Extracted text
•••
British consultant paediatrician and medical expert witness (born 1949)

Dewi Richard Evans (born July 1949) is a retired British consultant paediatrician and independent medical expert witness, whose role as lead independent expert medical witness for the prosecution in the Lucy Letby trial brought him to mainstream public attention.. He earned a Bachelor of Medicine, Bachelor of Surgery (MB, BCh) from Cardiff University, a Diploma of the Royal College of Obstetricians and Gynaecologists, and became a Member of the Royal College of Physicians (1975). He was awarded Fellowship of the Royal College of Physicians in 1992, and in 1997 awarded a Fellowship of the Royal College of Paediatrics and Child Health in recognition of his work.

Within the medical community, he is known for his role as Clinical Director of Paediatrics and Neonatology at the Singleton Hospital in Swansea, and his role in the development of neonatal intensive care services and maternity services during the 1980s and 1990s in Wales.

Evans has campaigned for better funding and improvement of pediatric, neonatal, and maternity services in Swansea and across Wales, including public support for a Welsh registry of child abuse victims.

== Early life and education ==

Evans was bought up as a native Welsh speaker, in a traditional dairy farming family, as one of two children. He attended a local primary school, moving on to Queen Elizabeth Grammar School Carmarthen where he was fast-tracked through his O-Levels and A-Levels, graduating at 16.

Having successfully applied to Cardiff University School of Medicine, he began his medical training at the age of 17, "too young" in his own view. He graduated with a Bachelor of Medicine, Bachelor of Surgery (MB, BCh) in 1971. Upon graduation, he was able to secure junior training in adult medicine at Morriston Hospital, followed by surgery and obstetrics, and eventually paediatrics.

He secured a postgraduate job at Ysbyty Athrofaol Cymru, after which he worked at Alder Hey Children's Hospital, before returning to Cardiff to earn his Diploma of the Royal College of Obstetricians and Gynaecologists (DobstRCOG) in 1973, and Membership of the Royal College of Physicians (MRCP) in 1975, enabling him to apply for consultant positions. He was made a Fellow of the Royal College of Physicians (FRCP) in 1992, recognising his achievements in the field and in 1997 he was awarded a Fellowship of the Royal College of Paediatrics and Child Health (FRCPCH) in further recognition of his work.

He secured a consultant post at the Singleton hospital at the age of 30.

==Career==

===Junior doctor===
After graduation 1973, Evans began working as a junior doctor at Ysbyty Athrofaol Cymru, his training took him to Alder Hey Children's Hospital as a registrar (1974–1976), and back to Cardiff (1977–1979), as a senior registrar, to complete his training.

===Consultant paediatrician===

From 1980 to 2009, he held the post of full-time clinical consultant paediatrician at the Morriston and Singleton Hospitals in Swansea, both managed by Bwrdd lechyd Prifyshgol Bae Aberawe and part of GIG Cymru, where he led the development of neonatal intensive care services and maternity services.

In interviews, he has said that during his years as a junior doctor he realised care for neonatal babies was "pretty poor", babies who were "born prematurely or born ill, tended to die, and there wasn’t the experience, the expertise, the equipment, the knowledge to do a lot about this." he found the state of the service in Wales and the country as whole very similar. As a result, he, along with fellow doctors and nursing colleagues, set about growing the neonatal unit until they became a nationally recognised neonate care facility in around 1990 and moved from Morriston to a purpose built facility at the Singleton Hospital.
•••
In the biography above, at what age did Evans get a consultant post at the Singleton hospital?

Records provided
•••
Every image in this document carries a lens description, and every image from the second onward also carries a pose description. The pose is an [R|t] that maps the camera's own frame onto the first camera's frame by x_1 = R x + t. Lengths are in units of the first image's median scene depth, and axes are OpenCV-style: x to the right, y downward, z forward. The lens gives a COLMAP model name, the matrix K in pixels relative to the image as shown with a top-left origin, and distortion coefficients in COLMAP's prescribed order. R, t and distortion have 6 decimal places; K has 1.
•••
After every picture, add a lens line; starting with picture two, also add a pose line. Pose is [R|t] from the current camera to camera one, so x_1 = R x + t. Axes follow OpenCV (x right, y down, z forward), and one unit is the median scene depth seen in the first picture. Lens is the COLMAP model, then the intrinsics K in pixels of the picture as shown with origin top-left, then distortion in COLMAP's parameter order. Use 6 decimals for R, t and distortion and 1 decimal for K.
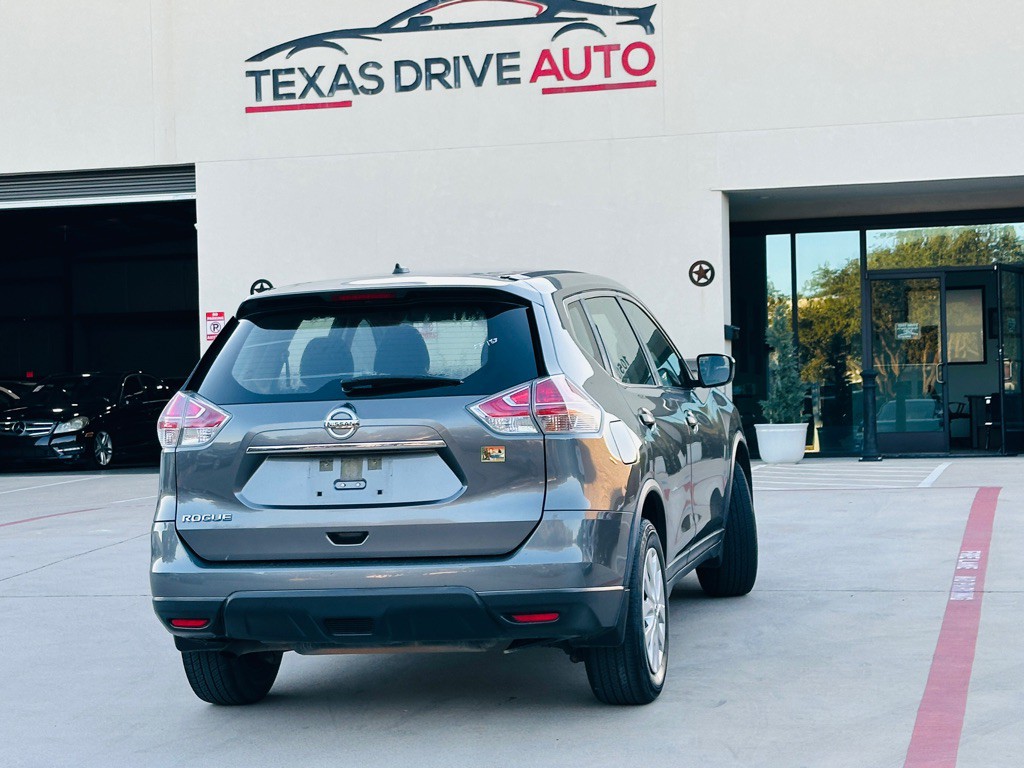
•••
Answer for this exercise
At the age of 30.